Incursion dans le milieu controversé du graffiti

Culture_BenjaminLe Bonniec_Incursion dans le milieu controverse du graffiti_19 fevrier 2015_Credits Jean-Francois Dupuis PhotographeRencontre au cœur de la sphère du graffiti sherbrookois. Tête-à-tête avec Guillaume Cabana dImpair Collectif, cofondateur du festival dart urbain Amalgam.

Par Benjamin Le Bonniec

Fort de trois premières éditions hautes en couleur, le festival d’art urbain Amalgam revient une nouvelle fois cette année. Plein de promesses à l’horizon pour cet évènement dont les objectifs sont clairs : promouvoir le street art, embellir le centre-ville de Sherbrooke et agir en faveur d’une limitation des actes de vandalisme lié au graffiti. C’est en 2012 que Guillaume Cabana et Vincent Cloutier lancent leur projet de réunir, pour quelques jours, plusieurs artistes afin de faire découvrir cet art aux yeux de tous, ceci dans une démarche positive en faisant prendre des couleurs au Centro tout en redorant le blason d’un art souvent décrié. Dans le milieu du graffiti, les frontières entre le vandalisme et l’art sont parfois difficiles à cerner.

À l’origine, c’est en toute illégalité qu’une poignée d’artistes de rue tentait de se donner une visibilité artistique en multipliant les actions « coup de poing » à travers le centre-ville. « On était assez offensif à l’époque dans notre démarche. Nos sorties étaient vraiment planifiées, on visait des places en choisissant des dates particulières pour éviter les risques de se faire prendre, tout en se positionnant dans des endroits stratégiques. » Mais petit à petit, la ville de Sherbrooke s’est inscrite dans une volonté de limiter ces actes de vandalisme, « c’était l’une des villes au Canada où il y avait le plus d’argent concédé à la répression des actes de vandalisme lié au graffiti. » Le milieu est souvent réputé pour s’exposer à des actes illégaux par l’atteinte à la propriété privée, sans compter que ça coûte cher aux contribuables tellement les coûts de nettoyage sont dispendieux. Désireux de contribuer à un embellissement du centre-ville, « c’est laid un mur gris sous un pont », Guillaume se voit progressivement confier par la mairie une mission d’ordre public visant à limiter ces actes frauduleux.

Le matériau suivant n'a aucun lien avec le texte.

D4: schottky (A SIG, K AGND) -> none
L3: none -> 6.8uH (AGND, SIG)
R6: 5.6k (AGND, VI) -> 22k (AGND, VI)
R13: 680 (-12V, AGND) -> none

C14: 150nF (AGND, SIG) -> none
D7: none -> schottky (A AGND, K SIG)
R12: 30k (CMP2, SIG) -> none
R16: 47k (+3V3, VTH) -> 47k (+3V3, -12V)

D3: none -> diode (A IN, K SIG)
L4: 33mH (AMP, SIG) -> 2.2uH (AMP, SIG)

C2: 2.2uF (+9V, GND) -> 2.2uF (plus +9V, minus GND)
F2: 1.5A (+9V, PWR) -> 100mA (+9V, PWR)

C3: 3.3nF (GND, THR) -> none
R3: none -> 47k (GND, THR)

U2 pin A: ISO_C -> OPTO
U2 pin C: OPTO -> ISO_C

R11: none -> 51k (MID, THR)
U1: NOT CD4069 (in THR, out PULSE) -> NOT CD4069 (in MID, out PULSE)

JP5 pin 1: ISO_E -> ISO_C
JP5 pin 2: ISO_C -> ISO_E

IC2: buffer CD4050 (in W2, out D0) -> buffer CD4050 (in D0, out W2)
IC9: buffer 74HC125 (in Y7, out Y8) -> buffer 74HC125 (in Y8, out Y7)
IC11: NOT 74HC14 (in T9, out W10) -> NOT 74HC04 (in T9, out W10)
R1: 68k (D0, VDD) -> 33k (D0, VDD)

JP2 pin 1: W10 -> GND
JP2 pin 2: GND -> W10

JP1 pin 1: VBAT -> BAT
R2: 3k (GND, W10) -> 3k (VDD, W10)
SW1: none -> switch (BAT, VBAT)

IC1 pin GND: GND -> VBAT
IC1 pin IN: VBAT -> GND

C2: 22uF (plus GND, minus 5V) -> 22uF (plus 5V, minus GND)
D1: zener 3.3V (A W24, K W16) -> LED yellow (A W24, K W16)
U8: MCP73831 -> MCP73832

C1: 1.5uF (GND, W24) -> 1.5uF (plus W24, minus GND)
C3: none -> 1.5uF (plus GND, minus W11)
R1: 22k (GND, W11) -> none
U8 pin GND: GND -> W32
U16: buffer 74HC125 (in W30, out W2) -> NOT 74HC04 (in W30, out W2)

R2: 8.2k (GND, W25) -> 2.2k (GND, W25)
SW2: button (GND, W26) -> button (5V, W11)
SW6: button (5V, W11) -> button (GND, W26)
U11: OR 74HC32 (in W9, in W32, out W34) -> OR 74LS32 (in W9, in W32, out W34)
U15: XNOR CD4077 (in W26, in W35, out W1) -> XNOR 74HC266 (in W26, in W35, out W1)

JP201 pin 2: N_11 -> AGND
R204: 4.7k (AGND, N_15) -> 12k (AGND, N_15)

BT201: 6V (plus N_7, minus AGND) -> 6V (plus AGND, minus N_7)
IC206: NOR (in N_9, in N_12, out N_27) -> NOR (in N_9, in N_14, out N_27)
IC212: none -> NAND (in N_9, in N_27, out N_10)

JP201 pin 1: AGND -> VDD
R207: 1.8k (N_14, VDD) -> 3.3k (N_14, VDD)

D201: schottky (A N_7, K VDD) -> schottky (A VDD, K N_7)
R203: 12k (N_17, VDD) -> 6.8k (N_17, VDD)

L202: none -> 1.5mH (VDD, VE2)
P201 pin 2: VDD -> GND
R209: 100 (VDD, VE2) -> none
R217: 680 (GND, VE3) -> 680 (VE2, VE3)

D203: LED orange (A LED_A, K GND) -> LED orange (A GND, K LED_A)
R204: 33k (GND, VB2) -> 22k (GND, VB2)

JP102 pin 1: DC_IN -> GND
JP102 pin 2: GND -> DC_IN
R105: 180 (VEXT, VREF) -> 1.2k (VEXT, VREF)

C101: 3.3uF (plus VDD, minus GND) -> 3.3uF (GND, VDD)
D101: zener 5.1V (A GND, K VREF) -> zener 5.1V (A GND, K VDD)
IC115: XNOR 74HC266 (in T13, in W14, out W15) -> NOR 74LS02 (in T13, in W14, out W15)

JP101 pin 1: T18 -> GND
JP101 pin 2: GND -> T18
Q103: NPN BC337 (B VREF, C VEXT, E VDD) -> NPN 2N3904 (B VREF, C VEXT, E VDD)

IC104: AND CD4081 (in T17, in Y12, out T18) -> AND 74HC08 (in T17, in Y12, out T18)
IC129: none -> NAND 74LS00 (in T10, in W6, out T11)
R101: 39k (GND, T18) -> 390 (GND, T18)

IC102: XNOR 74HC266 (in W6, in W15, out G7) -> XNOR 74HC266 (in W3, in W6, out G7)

Dès lors, des interventions dans les écoles se multiplient. Aussi, lui-même artiste, il se retrouve à donner des cours de graffiti dans les écoles et les maisons des jeunes. « Mon objectif était que le graff devienne une échappatoire pour les jeunes en difficulté; en échange ils devaient respecter des conditions fixées. Je voulais les aider! » De plus, des contrats avec des écoles ou des organismes publics, sur commande ou en toute liberté de création, sont signés favorisant une visibilité grandissante à l’échelle locale, mais aussi à Montréal.

C’est donc dans une double approche qu’est apparue petit à petit l’idée d’un festival pour limiter le vandalisme lié à l’art urbain tout en offrant une visibilité à une forme d’art en pleine effervescence. Bien qu’ils bénéficiaient du soutien du conseil municipal, « c’est en toute indépendance et en étroite collaboration avec l’association du Centro que nous agissons grâce à des autorisations légales pour laisser la place aux artistes de s’exprimer. » Le 4 février dernier, le Comité consultatif centre-ville 2020 dévoilait au Théâtre Granada le plan directeur du futur aménagement de l’aire urbain du cœur de la ville. L’objectif est clair : dynamiser l’environnement de la rue Wellington pour en faire un lieu attractif pour la population. Dans cette optique, l’avènement pour une nouvelle année d’un festival lié à la promotion de l’art urbain et favorable à un embellissement de l’aire urbain se révèle être une véritable opportunité tant la ville regorge de jeunes artistes talentueux au service de la communauté.